[Date Prev][Date Next][Thread Prev][Thread Next][Date Index][Thread Index] [List Home]
Re: [ptp-dev] Remote tools now escapes all non-alphanumeric characters which causes problems for JAXB resource manager commands

Greg,
Some months ago I approached the mailing list with the problem below is relation to escaping characters in the JAXB RM's.  The conclusion was to leave this issue for the Juno release.  With planning for Juno now underway, I wanted to make sure this issue was put back on the radar and addressed in Juno.  I'm happy to be involved with other developers as to the best solution, some of which might be included in the email chain below.

Regards,
Simon Wail, Ph.D
HPC Specialist
IBM Research Collaboratory for Life Sciences - Melbourne


phone:
+61 3 9035-4341  fax: +61 3 8344-9130
address:
VLSCI, Gnd Floor, 187 Grattan St
Carlton   VIC   3010   Australia
email:
simon.wail@xxxxxxxxxxx







From:        Simon Wail/Australia/IBM@IBMAU
To:        Parallel Tools Platform general developers <ptp-dev@xxxxxxxxxxx>
Date:        07/02/2012 04:56 PM
Subject:        Re: [ptp-dev] Remote tools now escapes all non-alphanumeric        characters which causes problems for JAXB resource manager commands
Sent by:        ptp-dev-bounces@xxxxxxxxxxx




Greg,
I think what you've proposed would work if implemented with the "env" command on the remote system.  Env is part of the POSIX.2 standard so should be available on any Unix based remote system (I'm not sure about Windows).


So with your definition in the JAXB file, if "replaceEnvironment" is set to true, then "env -" (deprecated?) or "env -i" would be used as the command on the remote system, otherwise just "env" would be used.  The <environment> tags would then just be used to set additional environment variables as part of the "env" command.  I don't think you'd need to retrieve the values of the remote environment variables as this would be unnecessary overhead.  You could just add PATH=$PATH to the env command to achieve the same, but this would then need to bypass the escaping of non-alphanumeric characters.  This should still be reliable as it is the system doing the bypassing and not a user specified option - no need for the "resolve" attribute.  If "replaceEnvironment" and the <environment> tags are not used, then the command would revert back to what it is at the moment and the "env" command would not be used on the remote system.

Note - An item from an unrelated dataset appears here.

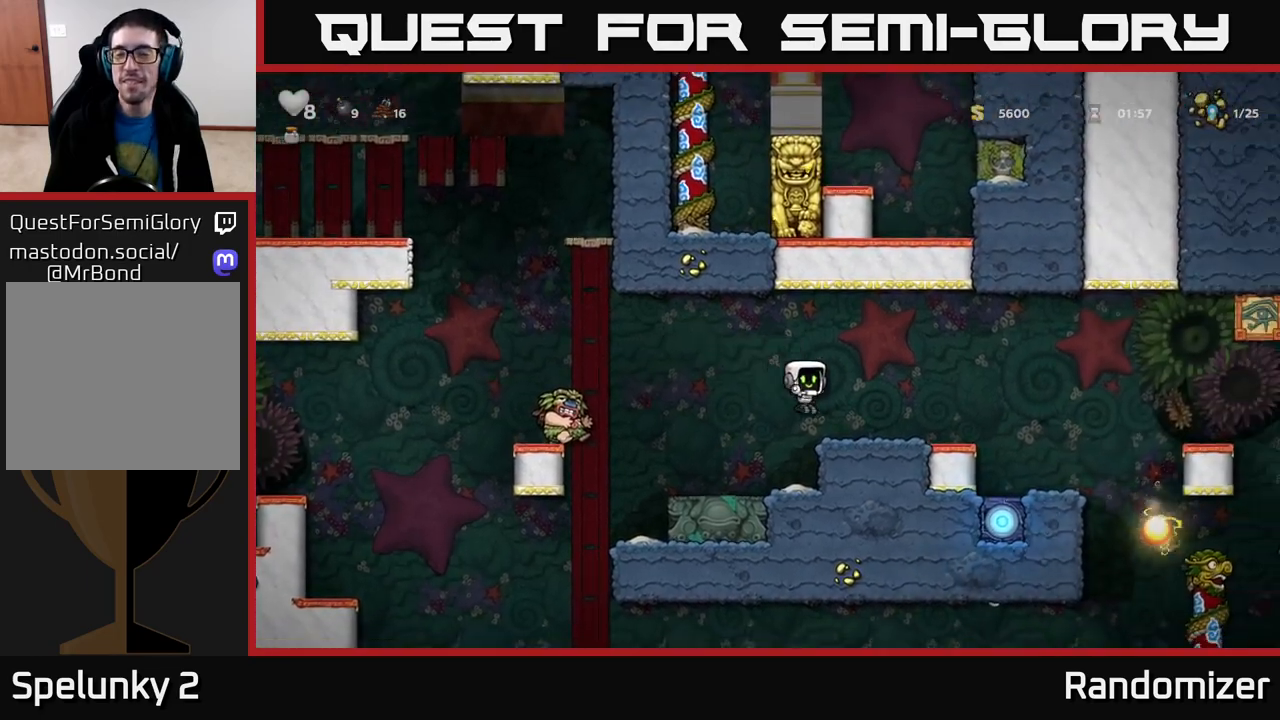
{"buttons": [], "left_stick": "center", "right_stick": "center", "events": [[367, "left_stick", "center"]]}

I hope all this makes sense and agree that it's too much work for the SR2 release.  I'd like to see this targeted for Juno though.


Regards,
Simon Wail, Ph.D
HPC Specialist
IBM Research Collaboratory for Life Sciences - Melbourne


phone:
+61 3 9035-4341  fax: +61 3 8344-9130
address:
VLSCI, Gnd Floor, 187 Grattan St
Carlton   VIC   3010   Australia
email:
simon.wail@xxxxxxxxxxx








From:        
Greg Watson <g.watson@xxxxxxxxxxxx>
To:        
Parallel Tools Platform general developers <ptp-dev@xxxxxxxxxxx>
Date:        
07/02/2012 03:54 AM
Subject:        
Re: [ptp-dev] Remote tools now escapes all non-alphanumeric        characters which causes problems for JAXB resource manager commands
Sent by:        
ptp-dev-bounces@xxxxxxxxxxx




Simon,

Would the resolve attribute even work? Assuming replaceEnvironment worked, if the environment is cleared then there will no longer be a PATH or MMCS_SERVER_IP to resolve. It seems like you need to be able to clear the environment except for some selected vars, which would be difficult to implement. I think you really need a combination of replaceEnvironment and being able to look up environment vars from the remote target prior to the environment being cleared. Then you could do something like:

<submit-batch …. replaceEnvironment="true>
...
<environment>PATH=${remote_get_env:PATH}</environment >  
<environment> MMCS_SERVER_IP =${remote_get_env:MMCS_SERVER_IP}</environment >

</submit-batch>

To get this to work we'd need to 1) check the implementation of replaceEnvrionment to ensure that it is working as documented, and 2) implement a variable resolver called "remote_get_env" (or similar) that would allow lookup of remote environment variables.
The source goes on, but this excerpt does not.